You may want to replace Hello world examples with real world scenarios.
The workflows that involve multiple steps tasks, dag in your terminology - the code simply isn't intuitive.
You now have to get into the hatchets mindset, patterns, terminology. Eg: the random number example is riddled with too many. How many of the logos on your homepage did you have to write code for? Be honest.
Knowing to program should be 90% enough. Eg for js:
// send("hi", user => user.signed_up_today)
// .waitFor("7d")
// .send("upgrade", user => !user.upgraded)
An engineering post on what's under the hood makes sense. But customers really don't care about your cloud infra flexes in a post introducing your company pitching the product. It's just koolaid.
Same with complete rewrite so early. I'm glad you are open to change. But the workflow market today with so many options, i don't belive this is the last rewrite or pivot to come.
The DAGs itself aren't very readable. You are better off switching to something like react flow that lets you nocode edit as well.

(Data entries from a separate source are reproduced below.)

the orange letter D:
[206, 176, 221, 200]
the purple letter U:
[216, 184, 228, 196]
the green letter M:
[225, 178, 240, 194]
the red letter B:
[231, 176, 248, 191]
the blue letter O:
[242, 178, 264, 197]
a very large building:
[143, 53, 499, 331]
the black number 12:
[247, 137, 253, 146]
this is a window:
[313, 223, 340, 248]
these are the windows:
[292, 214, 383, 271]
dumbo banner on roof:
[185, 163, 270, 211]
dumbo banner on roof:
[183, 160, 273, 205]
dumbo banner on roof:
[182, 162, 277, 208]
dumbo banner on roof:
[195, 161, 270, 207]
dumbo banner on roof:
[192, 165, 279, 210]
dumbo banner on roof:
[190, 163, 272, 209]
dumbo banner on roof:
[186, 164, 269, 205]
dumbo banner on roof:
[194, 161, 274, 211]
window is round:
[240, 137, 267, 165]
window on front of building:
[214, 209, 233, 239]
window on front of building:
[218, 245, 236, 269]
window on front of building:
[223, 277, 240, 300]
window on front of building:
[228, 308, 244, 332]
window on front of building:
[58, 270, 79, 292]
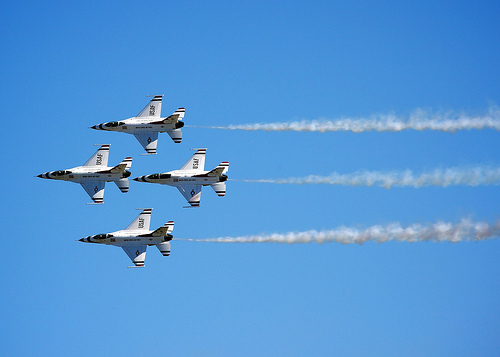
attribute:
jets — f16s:
[34, 94, 229, 272]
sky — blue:
[1, 2, 500, 357]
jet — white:
[34, 144, 132, 205]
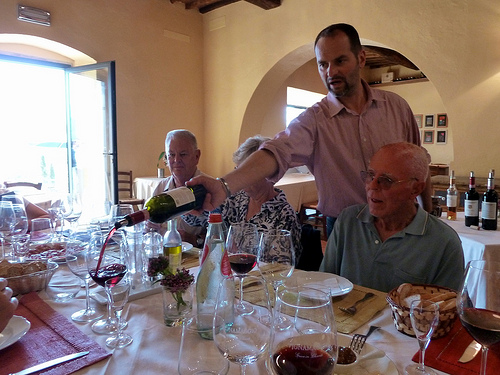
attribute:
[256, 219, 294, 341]
glass — clear, stemmed 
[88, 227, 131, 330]
glass — tall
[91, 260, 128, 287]
wine — red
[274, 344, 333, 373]
wine — red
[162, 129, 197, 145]
hair — grey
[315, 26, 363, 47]
hair — grey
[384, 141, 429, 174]
hair — grey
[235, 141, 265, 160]
hair — grey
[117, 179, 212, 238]
bottle — being poured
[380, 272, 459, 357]
bowl — full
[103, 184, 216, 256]
wine — red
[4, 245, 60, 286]
basket — brown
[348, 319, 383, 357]
fork — gray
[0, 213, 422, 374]
tablecloth — white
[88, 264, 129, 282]
wine — red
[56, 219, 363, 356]
wine glasses — several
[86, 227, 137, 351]
wine glass — tall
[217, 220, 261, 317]
wine glass — tall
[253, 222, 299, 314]
wine glass — tall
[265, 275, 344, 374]
wine glass — tall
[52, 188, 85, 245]
wine glass — tall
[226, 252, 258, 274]
wine — light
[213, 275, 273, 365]
glass — clear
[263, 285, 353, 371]
glass — clear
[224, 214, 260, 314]
glass — clear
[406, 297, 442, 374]
wine glass — clear, stemmed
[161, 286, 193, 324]
glass — clear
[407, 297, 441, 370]
glass — clear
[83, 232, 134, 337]
glass — clear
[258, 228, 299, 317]
glass — clear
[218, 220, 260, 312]
glass — clear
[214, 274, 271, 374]
glass — empty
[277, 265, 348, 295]
plate — white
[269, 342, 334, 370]
wine — red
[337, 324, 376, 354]
fork — silver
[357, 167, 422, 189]
glasses — glass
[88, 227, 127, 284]
wine — red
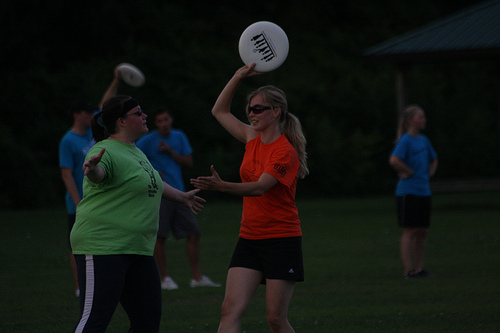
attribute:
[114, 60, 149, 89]
frisbee — white, round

Focus on automation journeys that are common. Like cookbooks. And allow folks to just import them or change some configurations. like drip marketing, renewals, expired cards, forgot password handlers, shortlink creators, maybe pdf merging, turning a bunch of saved links to a daily blog post, etc
How does a workflow replace a saas they are paying $99 for. That's powerful.
Tough to serialize a worflow to json . Or atleast didn't see it. this makes it easy to have workflows as code, create nocode editors in your own roadmap. You want people to hop from 1 company to another taking their hatchet workflows with them
Good luck, and sorry for coming off as rude. It's just a space I am very passionate about.

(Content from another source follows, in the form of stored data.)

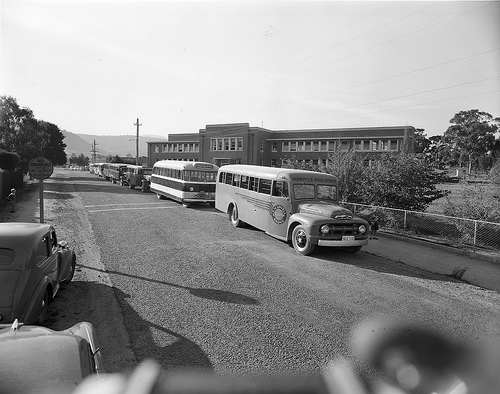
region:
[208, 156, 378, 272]
an old bus on side of a street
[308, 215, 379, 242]
old bus has two headlights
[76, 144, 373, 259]
a line of buses on side of street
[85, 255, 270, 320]
shadow on street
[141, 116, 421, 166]
a building behind the buses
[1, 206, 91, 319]
an old card parking in front of buses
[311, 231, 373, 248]
plate of bus over a bumper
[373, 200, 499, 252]
rail on side of bus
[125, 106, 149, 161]
a pole in front of business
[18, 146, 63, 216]
a street sign in front an old car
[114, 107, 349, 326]
buses lined up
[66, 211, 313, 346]
a shadow casted on the street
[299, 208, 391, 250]
the front of the bus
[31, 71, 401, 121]
the bunch of clouds in the sky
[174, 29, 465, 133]
the wires in the area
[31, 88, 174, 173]
mountains all the wya in the back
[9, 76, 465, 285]
a black and white photo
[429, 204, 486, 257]
a fence on the side of the road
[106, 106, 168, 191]
electric poles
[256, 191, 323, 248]
the logo of the bus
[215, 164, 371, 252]
A gray school van.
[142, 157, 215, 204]
A black and white school bus.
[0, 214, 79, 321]
A small car in picture.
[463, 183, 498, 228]
Flowers in the picture.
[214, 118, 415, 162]
A building in the photo.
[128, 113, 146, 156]
An electric pole in the photo.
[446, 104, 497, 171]
A tree in the picture.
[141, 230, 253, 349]
A road with tarmac in the picture.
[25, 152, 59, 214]
A road sign in the photo.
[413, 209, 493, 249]
A mesh wire near the road.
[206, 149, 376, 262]
a bus parked on a street.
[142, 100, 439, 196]
a multi story building.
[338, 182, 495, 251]
a small chain link fence.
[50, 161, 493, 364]
a dirt road near a building.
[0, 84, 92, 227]
a leafy green tree.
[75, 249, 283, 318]
a shadow cast by a sign.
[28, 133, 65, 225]
a sign on the side of a road.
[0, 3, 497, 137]
a hazy gray sky.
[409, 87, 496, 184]
a leaf filled tree.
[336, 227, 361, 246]
a license plate.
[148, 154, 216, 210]
An old bus behind a smaller bus.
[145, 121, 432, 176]
Large brick building behind buses.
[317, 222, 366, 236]
Two headlights on the front of the first bus.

- Does it support durable tasks that should be essentially ran forever and produce an endless "stream" of events, self-healing in case of intermittent failures? Or would those be a better fit for some different kind of orchestrator?

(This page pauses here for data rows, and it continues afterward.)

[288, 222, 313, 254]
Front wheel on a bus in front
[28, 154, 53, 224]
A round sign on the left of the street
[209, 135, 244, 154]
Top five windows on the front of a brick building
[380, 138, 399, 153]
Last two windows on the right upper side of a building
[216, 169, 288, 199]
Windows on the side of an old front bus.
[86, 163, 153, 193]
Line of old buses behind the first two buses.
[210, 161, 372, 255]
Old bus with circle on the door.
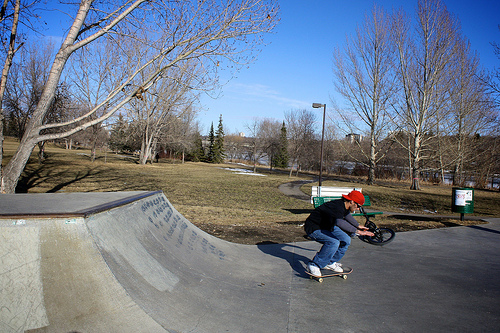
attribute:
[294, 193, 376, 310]
man — trying to balance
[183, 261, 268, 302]
concrete — gray, for skateboards, ramp, at skate park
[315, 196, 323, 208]
bench — green, black, at skate park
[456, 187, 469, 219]
trash can — green, at skate park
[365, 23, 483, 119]
trees — tall, bare, grouped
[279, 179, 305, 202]
path — gray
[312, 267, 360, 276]
skateboard — on ramp, black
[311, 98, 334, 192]
light — tall, black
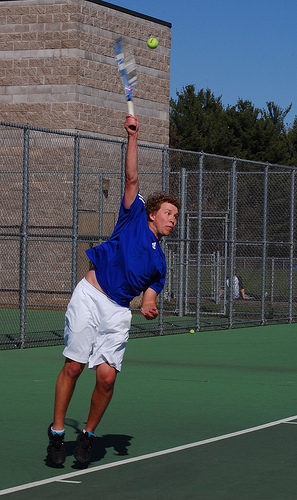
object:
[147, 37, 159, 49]
tennis ball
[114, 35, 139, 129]
racket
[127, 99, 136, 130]
handle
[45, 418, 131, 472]
shadow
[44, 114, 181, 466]
man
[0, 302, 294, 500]
court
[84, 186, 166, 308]
shirt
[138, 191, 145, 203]
stripes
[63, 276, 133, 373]
shorts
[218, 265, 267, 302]
man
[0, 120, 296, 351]
fence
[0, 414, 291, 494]
line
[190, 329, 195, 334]
tennis ball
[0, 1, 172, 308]
building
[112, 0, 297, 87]
sky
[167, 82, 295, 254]
trees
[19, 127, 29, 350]
pole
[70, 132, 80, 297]
pole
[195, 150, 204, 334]
pole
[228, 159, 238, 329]
pole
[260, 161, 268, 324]
pole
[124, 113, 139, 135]
right hand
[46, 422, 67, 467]
shoes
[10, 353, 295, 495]
ground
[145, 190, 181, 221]
hair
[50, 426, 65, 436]
socks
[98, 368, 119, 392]
knee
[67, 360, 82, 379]
knee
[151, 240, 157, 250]
logo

- Where and how task inputs and outputs are stored? Are there any conveniences to make passing "weird" (that is, not some simple and reasonably-small JSON-encoded objects) things around easier (like Dagster's I/O managers) or is it all out of scope for Hatchet?
- Assuming that I can get ballpark estimates for the desirable number of tasks, their average input and output sizes, and my PostgreSQL instance's size and I/O metrics, can I somehow make a reasonable guesstimate on how many tasks per second the whole system can put through safely?
I'm currently in search of the Holy Grail (haha), evaluating all sorts of tools (Temporal, Dagster, Prefect, Faust, now looking at Hatchet) to find something that I would like the most. My project is a synchronization+processing system that has a bunch of dynamically-defined workflows that continuously work with external services (stores), look for updates (determine new, updated, or deleted products) and spawn product-level workflows to process those updates (standardize store-specific data into an unified shape, match against the canonical product catalog, etc etc). Surely, this kind of a pipeline can be built on nearly anything - I'm just trying to get a gist of how each of those system feels like to work with, what it's actually good at and what are the gotchas and limitations, and which tool would allow me to have least amount of boilerplate.
Thanks!
Only fix we could find was using unlogged tables and a full vacuum on a schedule. We aren’t big Postgres experts but since you are I was wondering if you have fixed this issue/this framework works well for large payloads.
Or how would you scale this to support thousands of events per second?
The open source support and QuickStart are excellent. The engineering work put into the system is very noticeable!